Business policies have to facilitate economic stability and growth, but a protracted process of divorcing government from business ownership will occur. This is crucial also to guarantee there is no more a nexus of power between governing party and big business. 

The new economy is about ideas, and the end of a repressive regime will free us to speak. Ideas are constructs of speech.

The future is not bleak without BN. The future actually becomes possible without BN.

Back for good

Britain had large nations under its colonial yoke, but none with the combination of wealth and a docile small populace as Malaya. It was a cash cow, an ATM then.

We kept Britain from bankrupting after the Second World War.
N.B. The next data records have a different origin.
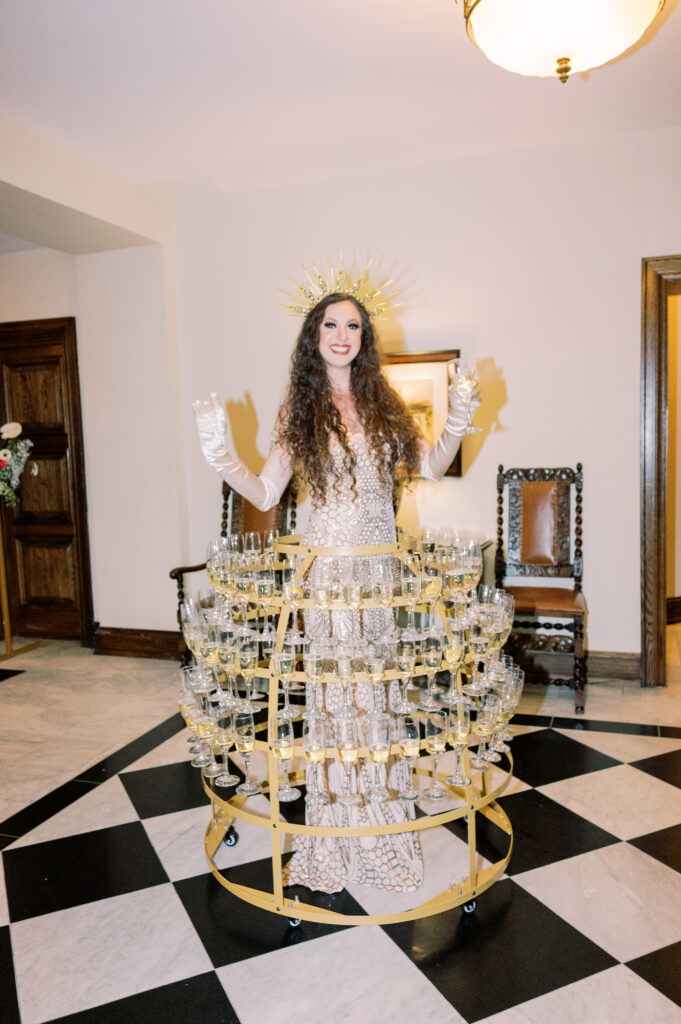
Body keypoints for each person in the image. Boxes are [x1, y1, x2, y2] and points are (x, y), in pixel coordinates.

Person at [193, 289, 480, 894]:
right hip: (327, 579)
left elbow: (431, 466)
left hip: (380, 577)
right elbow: (267, 494)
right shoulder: (298, 409)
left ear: (364, 337)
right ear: (314, 335)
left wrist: (458, 416)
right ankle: (336, 829)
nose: (342, 334)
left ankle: (381, 823)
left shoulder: (383, 404)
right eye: (331, 324)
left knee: (376, 701)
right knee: (334, 702)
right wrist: (219, 452)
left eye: (353, 325)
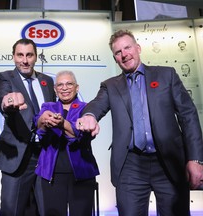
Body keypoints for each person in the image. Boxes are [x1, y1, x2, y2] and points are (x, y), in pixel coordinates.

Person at [76, 29, 203, 216]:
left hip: (168, 160)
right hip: (131, 165)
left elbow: (188, 115)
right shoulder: (110, 85)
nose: (124, 54)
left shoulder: (166, 75)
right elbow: (97, 105)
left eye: (127, 48)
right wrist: (89, 116)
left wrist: (195, 159)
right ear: (115, 59)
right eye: (118, 52)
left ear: (138, 48)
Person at [0, 38, 56, 216]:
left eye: (29, 55)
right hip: (17, 157)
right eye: (20, 55)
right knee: (11, 211)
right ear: (13, 57)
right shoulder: (4, 77)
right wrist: (7, 101)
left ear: (36, 57)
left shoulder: (47, 82)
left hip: (45, 156)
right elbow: (1, 96)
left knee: (47, 210)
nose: (25, 60)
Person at [34, 70, 99, 216]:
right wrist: (43, 121)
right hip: (51, 174)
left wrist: (62, 123)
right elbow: (39, 130)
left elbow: (82, 136)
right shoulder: (47, 107)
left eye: (69, 84)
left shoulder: (86, 108)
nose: (64, 88)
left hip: (82, 173)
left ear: (77, 88)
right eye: (60, 85)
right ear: (55, 89)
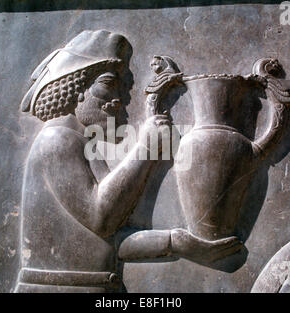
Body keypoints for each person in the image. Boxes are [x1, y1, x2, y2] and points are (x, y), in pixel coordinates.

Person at [15, 30, 173, 292]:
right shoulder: (57, 139)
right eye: (109, 84)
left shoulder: (83, 145)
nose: (119, 99)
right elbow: (103, 218)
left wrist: (177, 241)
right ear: (75, 88)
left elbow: (111, 237)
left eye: (124, 88)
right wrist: (146, 148)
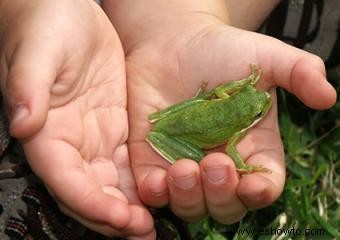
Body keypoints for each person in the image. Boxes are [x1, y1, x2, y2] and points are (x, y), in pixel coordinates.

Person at [0, 0, 336, 239]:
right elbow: (230, 140)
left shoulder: (230, 102)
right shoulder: (234, 134)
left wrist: (179, 23)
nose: (262, 103)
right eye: (257, 110)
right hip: (179, 128)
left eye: (257, 106)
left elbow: (219, 94)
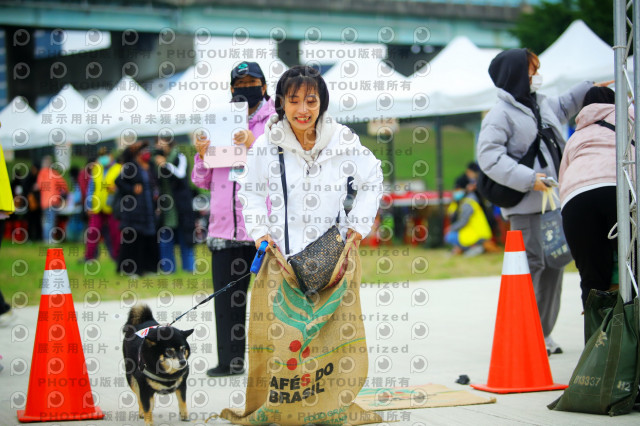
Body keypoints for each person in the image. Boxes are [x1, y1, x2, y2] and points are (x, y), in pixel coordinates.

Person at [477, 48, 598, 355]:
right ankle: (525, 334)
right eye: (532, 70)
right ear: (517, 75)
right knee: (531, 268)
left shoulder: (541, 105)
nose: (536, 76)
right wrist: (530, 179)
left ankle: (543, 333)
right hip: (526, 207)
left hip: (554, 204)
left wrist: (592, 87)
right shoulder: (499, 115)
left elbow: (568, 102)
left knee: (555, 264)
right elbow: (489, 157)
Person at [191, 61, 276, 377]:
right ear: (230, 89)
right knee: (226, 301)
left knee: (270, 301)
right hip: (224, 229)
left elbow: (284, 167)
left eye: (252, 82)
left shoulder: (275, 122)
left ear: (264, 87)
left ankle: (271, 363)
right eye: (239, 84)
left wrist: (256, 145)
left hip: (262, 230)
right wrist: (202, 154)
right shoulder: (219, 121)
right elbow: (201, 179)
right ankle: (230, 361)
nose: (246, 88)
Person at [559, 86, 622, 307]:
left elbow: (563, 178)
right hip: (617, 191)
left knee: (592, 281)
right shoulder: (629, 122)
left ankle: (597, 339)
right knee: (633, 270)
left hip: (576, 198)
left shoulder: (576, 136)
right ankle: (631, 334)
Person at [115, 141, 159, 276]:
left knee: (149, 238)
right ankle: (131, 270)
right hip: (134, 210)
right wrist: (132, 189)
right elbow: (119, 181)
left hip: (148, 208)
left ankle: (149, 268)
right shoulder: (131, 166)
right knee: (134, 239)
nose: (147, 155)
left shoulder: (150, 166)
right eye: (144, 152)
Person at [154, 136, 195, 273]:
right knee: (165, 237)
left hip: (181, 205)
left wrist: (165, 165)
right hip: (166, 207)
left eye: (161, 142)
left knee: (185, 237)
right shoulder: (156, 160)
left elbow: (181, 174)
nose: (159, 146)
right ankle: (167, 268)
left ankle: (189, 267)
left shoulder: (179, 156)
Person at [84, 148, 122, 261]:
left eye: (104, 155)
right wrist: (89, 205)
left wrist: (116, 189)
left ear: (111, 156)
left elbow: (123, 187)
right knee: (92, 231)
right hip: (98, 206)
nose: (102, 158)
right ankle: (89, 257)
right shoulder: (97, 169)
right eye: (100, 156)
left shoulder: (119, 169)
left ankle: (117, 257)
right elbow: (91, 188)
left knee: (115, 233)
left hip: (112, 207)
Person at [445, 175, 493, 256]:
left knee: (450, 236)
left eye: (458, 189)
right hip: (475, 233)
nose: (456, 192)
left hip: (478, 234)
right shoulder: (466, 200)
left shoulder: (468, 202)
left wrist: (450, 228)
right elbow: (451, 212)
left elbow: (463, 221)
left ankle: (473, 247)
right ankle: (468, 248)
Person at [36, 155, 68, 244]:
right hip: (53, 200)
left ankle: (47, 239)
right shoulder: (54, 173)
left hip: (44, 202)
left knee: (47, 221)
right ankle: (49, 240)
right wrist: (64, 196)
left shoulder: (41, 173)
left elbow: (39, 186)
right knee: (50, 221)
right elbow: (64, 185)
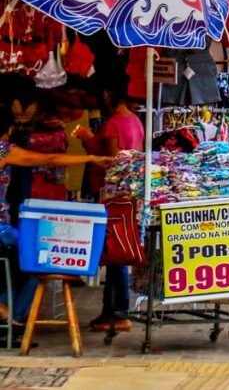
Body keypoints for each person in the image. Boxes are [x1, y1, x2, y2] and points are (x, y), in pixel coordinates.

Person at [0, 109, 114, 333]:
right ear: (10, 130)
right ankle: (9, 313)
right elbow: (51, 159)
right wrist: (90, 158)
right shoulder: (4, 150)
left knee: (25, 257)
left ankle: (7, 310)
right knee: (40, 256)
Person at [75, 88, 144, 333]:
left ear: (108, 95)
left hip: (112, 195)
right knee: (117, 251)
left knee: (115, 253)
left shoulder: (114, 123)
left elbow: (114, 162)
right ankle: (110, 310)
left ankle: (119, 312)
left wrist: (86, 140)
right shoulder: (135, 121)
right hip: (127, 194)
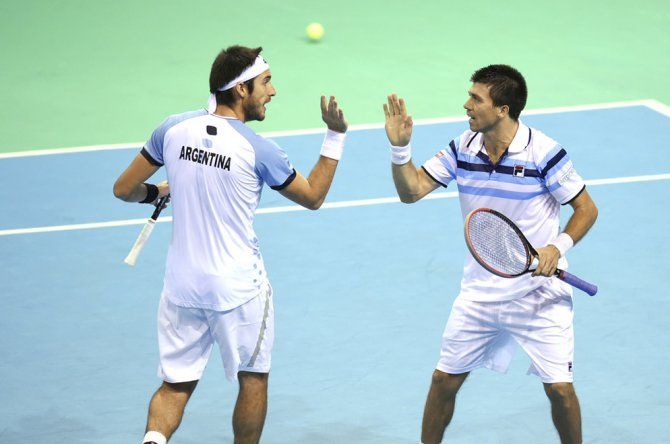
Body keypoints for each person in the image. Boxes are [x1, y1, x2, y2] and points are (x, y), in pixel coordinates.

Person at [113, 45, 348, 444]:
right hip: (238, 289)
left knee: (175, 385)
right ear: (241, 90)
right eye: (266, 82)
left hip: (181, 286)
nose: (272, 91)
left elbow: (124, 189)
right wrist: (335, 136)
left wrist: (156, 193)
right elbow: (313, 197)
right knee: (253, 377)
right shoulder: (259, 149)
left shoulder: (171, 129)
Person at [383, 65, 598, 444]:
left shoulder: (543, 152)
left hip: (538, 293)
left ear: (502, 109)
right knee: (443, 381)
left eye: (475, 98)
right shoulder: (461, 148)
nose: (466, 105)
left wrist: (556, 247)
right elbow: (411, 191)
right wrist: (401, 150)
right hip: (480, 292)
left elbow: (586, 209)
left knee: (560, 390)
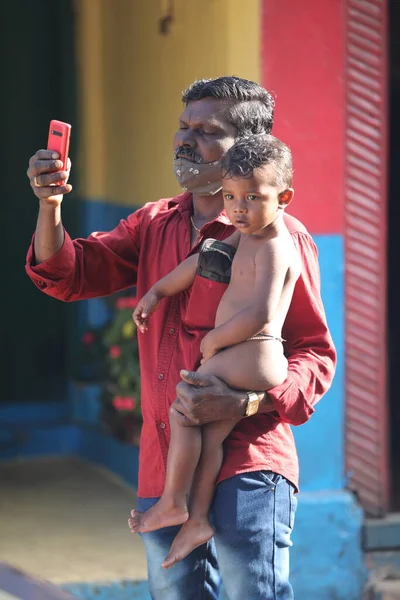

Malaysia started from a position of strength at independence and has declined since. Malaysians know only too well, though skyscrapers are common sights in our capital, so many things have gone pear-shaped.

We are disorganised, the government has used wanton spending to cover its inadequacies.

We can't get around to be being disciplined — which is a voluntary actualisation — because we spend all our time being afraid of our own government.

We haven't been confident for a long, long time, how can we be, when a small group have brainwashed in our schools and daily lives that confidence belongs to the ruling class.

Malaysia's time to turn back the clock is at hand. Only those ignorant of the whispers in crowds will say otherwise.

I am already looking to a better tomorrow. When an organised, disciplined and confident Malaysia reclaims its rightful place as the land of opportunity for all.

* The views expressed here are the personal opinion of the columnist.